◆ DOCUMENT EXCERPT ◆
****
We must remember that this isn't the first time the government has attempted to make this change. The government has previously tried to make changes to the HELP repayment thresholds in its Higher Education Support Legislation Amendment (A More Sustainable, Responsive and Transparent Higher Education System) Bill 2017. Its proposal in last year's bill was to lower the HELP repayment rate to $42,000 a year. Labor was successful in making the case that this rate was too low. The government was unable to get enough support in the Senate, so it withdrew the bill in November. Now it's trying again but with the added punitive measures.

The new proposal for a lifetime borrowing limit is a new policy proposal from the government. This would have significant implications for the operation of the higher education system. While a borrowing limit has been introduced in the VET student loans, there has yet to be a limit for all loan schemes in the higher education system. Traditionally Commonwealth supported places or HECS places did not have a borrowing limit for students. Students taking other courses which were not subsidised, like full-fee postgraduate coursework places, could take out a loan for the fees through the FEE-HELP scheme. Full fees were set by universities and higher education providers and have not been regulated, which has led to instances of students taking on significant amounts of debt. While there is some merit to sending a price signal through a lifetime borrowing limit, the proposal in this bill may have a range of unintended consequences.
****
◆ RECORD EXTRACTS ◆

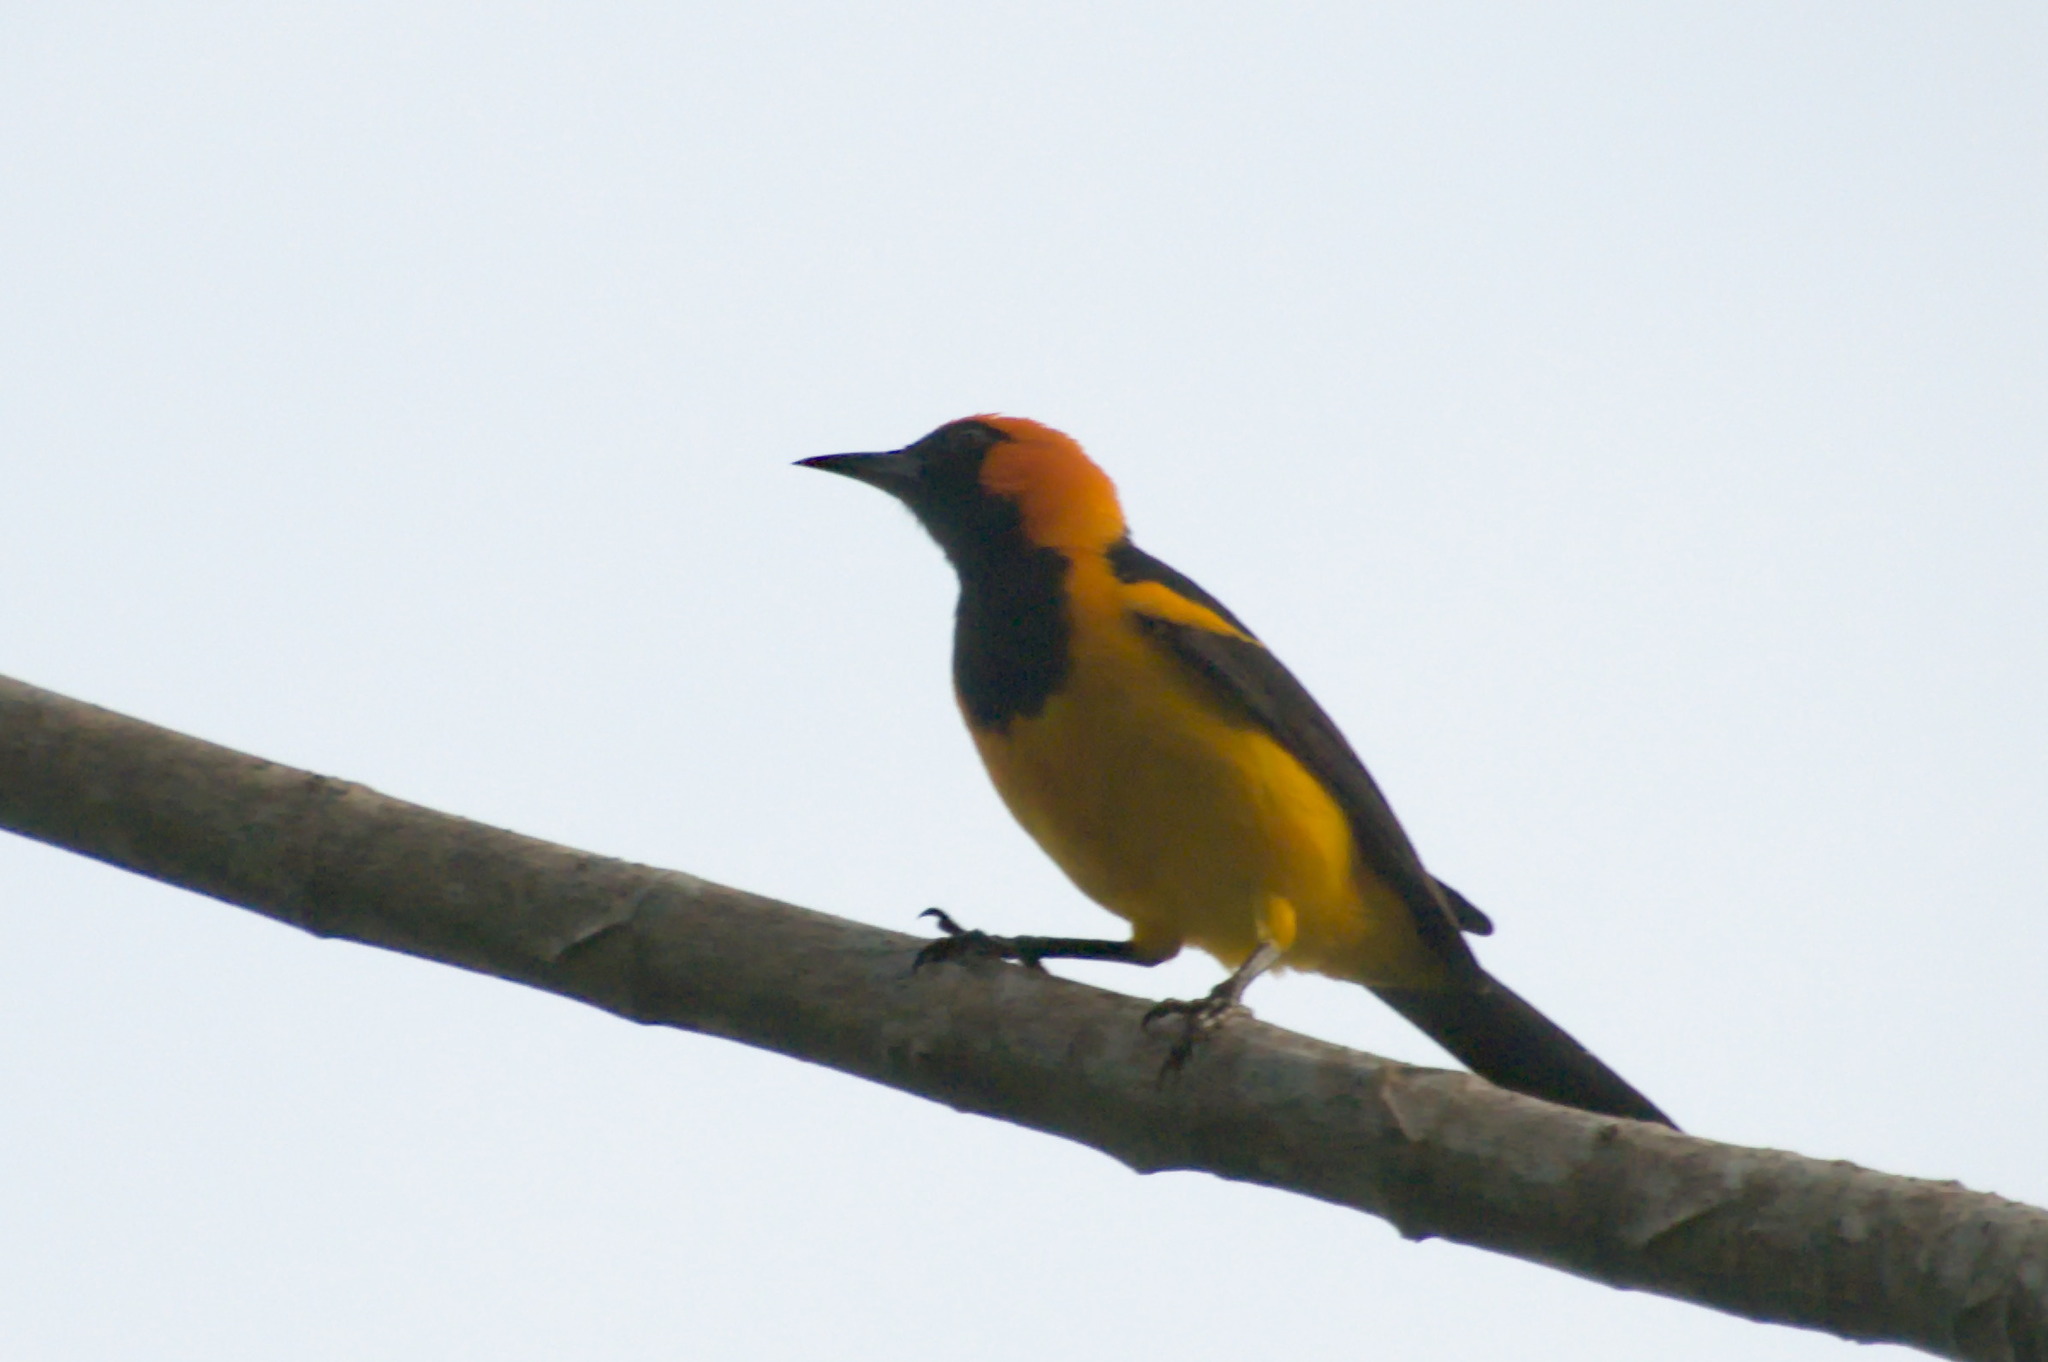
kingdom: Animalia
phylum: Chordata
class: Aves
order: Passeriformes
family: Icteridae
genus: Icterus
****
◆ TASK SET ◆
A) Using the higher education loans excerpt, decide whether each statement below agrees with it. Answer yes or no for each, and quote the exact words of the excerpt that decide it.
(i) The 2017 bill proposed lowering the HELP repayment rate to $42,000 a year.
(ii) The government withdrew the earlier bill in December.
(iii) Commonwealth supported places have traditionally had a borrowing limit for students.
B) Rewrite the stretch of the higher education loans excerpt from "We must remember" through "added punitive measures.", putting "Parliament" wherever "Senate" appears.
C) Carry the higher education loans excerpt forward from its last sentence.

◆ TASK-BY-TASK OUTPUTS ◆
A)
(i) Yes: "Its proposal in last year's bill was to lower the HELP repayment rate to $42,000 a year."
(ii) No: "so it withdrew the bill in November."
(iii) No: "Traditionally Commonwealth supported places or HECS places did not have a borrowing limit for students."

B)
We must remember that this isn't the first time the government has attempted to make this change. The government has previously tried to make changes to the HELP repayment thresholds in its Higher Education Support Legislation Amendment (A More Sustainable, Responsive and Transparent Higher Education System) Bill 2017. Its proposal in last year's bill was to lower the HELP repayment rate to $42,000 a year. Labor was successful in making the case that this rate was too low. The government was unable to get enough support in the Parliament, so it withdrew the bill in November. Now it's trying again but with the added punitive measures.

C)
On 15 November last year the Senate referred the provisions of the bill to the Senate Education and Employment Legislation Committee for inquiry and report by 16 March. Very few of the submissions indicated outright support for the bill, and Labor senators recommended the bill be opposed. To put it simply, this bill is bad policy and many submissions to the inquiry agreed with this view. The National Union of Students is not only opposed to the changes proposed in this bill but to the entire suite of measures the government has attempted to introduce during its time in government. The NUS submission to the inquiry states:

Since the 2014 budget, the Federal Government has attempted multiple times to impose radical changes on Australia's Higher Education sector. It has done so with no coherent strategy for Australian higher education, other than to reduce public funding for what is an incredibly vital sector.

  …   …   …

NUS notes that the Federal Government has consistently failed to win the support of students, the Australian public, or the Senate for these changes, yet has proceeded with massive cuts and an end to the demand-driven system through executive order.

The National Tertiary Education Union argues that this bill is flawed in four key ways, telling the committee:

The NTEU opposes the proposed changes to HELP repayment schedule, especially the lowering of the income threshold to $45,000. The reasons for our opposition include that:

        Similarly, the ACTU, in its submission to the inquiry, was highly critical of the bill:

        … we have seen this government persist with unprincipled, unfair and unsustainable policies that shift the cost burden for higher education onto the shoulders of students and their families. The ACTU believes that this bill places an unreasonable burden on students and will do nothing more than continue this government's agenda of reducing access to higher education for disadvantaged Australians.

        It also argued:

        At a time when home ownership, even for university graduates, is becoming an impossibility for many young people and when someone earning $45,000 a year will be spending, on average, nearly half their income in rent, increasing costs for young people to attend university and TAFE is unacceptable. It locks them out of education and ensures that those who do manage to enter the system have a harder time starting out.

        So the government believes that the escalating level of HELP debt is caused by former students not repaying their debt. Yet evidence suggests that this isn't the true cause. In fact, its own policies may well be to blame.

        Witnesses to the inquiry arguing against the government's view include the NTEU, who wrote in their submission:

        While the NTEU understands the government's concerns about the ever escalating level of outstanding HELP debt, … we do not believe changing the repayment schedule addresses the fundamental cause of this problem.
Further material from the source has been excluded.